Task inputs below:

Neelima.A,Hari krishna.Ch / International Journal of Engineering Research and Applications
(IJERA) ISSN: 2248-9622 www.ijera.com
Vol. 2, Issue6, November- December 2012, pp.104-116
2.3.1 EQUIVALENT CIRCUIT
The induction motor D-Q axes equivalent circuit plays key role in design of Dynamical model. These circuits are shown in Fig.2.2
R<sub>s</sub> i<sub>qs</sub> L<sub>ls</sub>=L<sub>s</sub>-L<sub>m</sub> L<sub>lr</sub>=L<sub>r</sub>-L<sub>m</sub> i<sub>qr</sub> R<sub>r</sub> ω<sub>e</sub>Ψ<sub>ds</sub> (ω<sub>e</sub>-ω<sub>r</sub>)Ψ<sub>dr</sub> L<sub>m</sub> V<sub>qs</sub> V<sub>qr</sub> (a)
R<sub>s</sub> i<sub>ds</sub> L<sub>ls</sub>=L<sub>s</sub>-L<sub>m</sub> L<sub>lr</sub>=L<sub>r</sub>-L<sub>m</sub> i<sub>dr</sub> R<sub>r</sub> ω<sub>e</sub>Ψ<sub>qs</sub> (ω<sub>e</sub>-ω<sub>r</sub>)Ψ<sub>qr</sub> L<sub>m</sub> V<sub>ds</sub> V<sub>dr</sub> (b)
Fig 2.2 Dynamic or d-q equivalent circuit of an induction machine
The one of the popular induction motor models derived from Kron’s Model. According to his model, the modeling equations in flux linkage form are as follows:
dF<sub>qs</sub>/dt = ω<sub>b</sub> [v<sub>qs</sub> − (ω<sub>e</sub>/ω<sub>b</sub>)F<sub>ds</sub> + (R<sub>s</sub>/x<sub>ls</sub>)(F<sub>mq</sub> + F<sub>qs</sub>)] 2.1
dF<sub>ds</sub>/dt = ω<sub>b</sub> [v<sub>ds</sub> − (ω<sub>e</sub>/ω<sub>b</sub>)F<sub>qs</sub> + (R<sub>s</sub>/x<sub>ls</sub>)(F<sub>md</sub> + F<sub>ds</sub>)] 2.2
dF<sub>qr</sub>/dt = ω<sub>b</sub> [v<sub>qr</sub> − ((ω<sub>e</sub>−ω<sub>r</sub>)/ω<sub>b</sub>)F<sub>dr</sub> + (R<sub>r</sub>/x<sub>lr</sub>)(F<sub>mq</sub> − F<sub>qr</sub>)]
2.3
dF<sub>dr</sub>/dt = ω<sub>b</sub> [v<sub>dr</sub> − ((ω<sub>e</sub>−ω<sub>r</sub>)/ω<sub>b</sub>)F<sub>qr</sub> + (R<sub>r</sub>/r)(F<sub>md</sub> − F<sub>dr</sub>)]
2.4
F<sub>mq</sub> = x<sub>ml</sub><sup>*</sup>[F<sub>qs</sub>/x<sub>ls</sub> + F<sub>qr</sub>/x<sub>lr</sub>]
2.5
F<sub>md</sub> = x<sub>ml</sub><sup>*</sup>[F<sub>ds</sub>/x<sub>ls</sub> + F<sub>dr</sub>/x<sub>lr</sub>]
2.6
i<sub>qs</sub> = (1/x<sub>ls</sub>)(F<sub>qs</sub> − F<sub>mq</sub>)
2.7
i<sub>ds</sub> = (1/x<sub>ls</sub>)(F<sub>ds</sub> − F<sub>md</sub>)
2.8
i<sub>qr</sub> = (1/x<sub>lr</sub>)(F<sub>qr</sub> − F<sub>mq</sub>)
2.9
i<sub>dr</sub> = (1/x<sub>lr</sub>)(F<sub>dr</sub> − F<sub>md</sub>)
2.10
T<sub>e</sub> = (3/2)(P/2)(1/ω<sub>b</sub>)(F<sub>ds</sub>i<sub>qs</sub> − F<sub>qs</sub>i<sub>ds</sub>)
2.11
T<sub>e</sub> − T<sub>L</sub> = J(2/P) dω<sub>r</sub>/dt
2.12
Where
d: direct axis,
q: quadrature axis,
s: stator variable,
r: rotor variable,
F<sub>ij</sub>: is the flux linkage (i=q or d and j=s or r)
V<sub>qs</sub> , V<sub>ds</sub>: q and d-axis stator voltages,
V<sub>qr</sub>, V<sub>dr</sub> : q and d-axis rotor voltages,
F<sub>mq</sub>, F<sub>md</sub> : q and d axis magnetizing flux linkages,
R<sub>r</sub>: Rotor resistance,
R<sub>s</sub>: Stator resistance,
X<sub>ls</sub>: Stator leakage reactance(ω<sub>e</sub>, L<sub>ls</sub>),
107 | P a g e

End of Task inputs.

* _Work instructions_: Your response should contain each line of the listing in which the word "flux" occurs.

* _Output_:
The one of the popular induction motor models derived from Kron’s Model. According to his model, the modeling equations in flux linkage form are as follows:
F<sub>ij</sub>: is the flux linkage (i=q or d and j=s or r)
F<sub>mq</sub>, F<sub>md</sub> : q and d axis magnetizing flux linkages,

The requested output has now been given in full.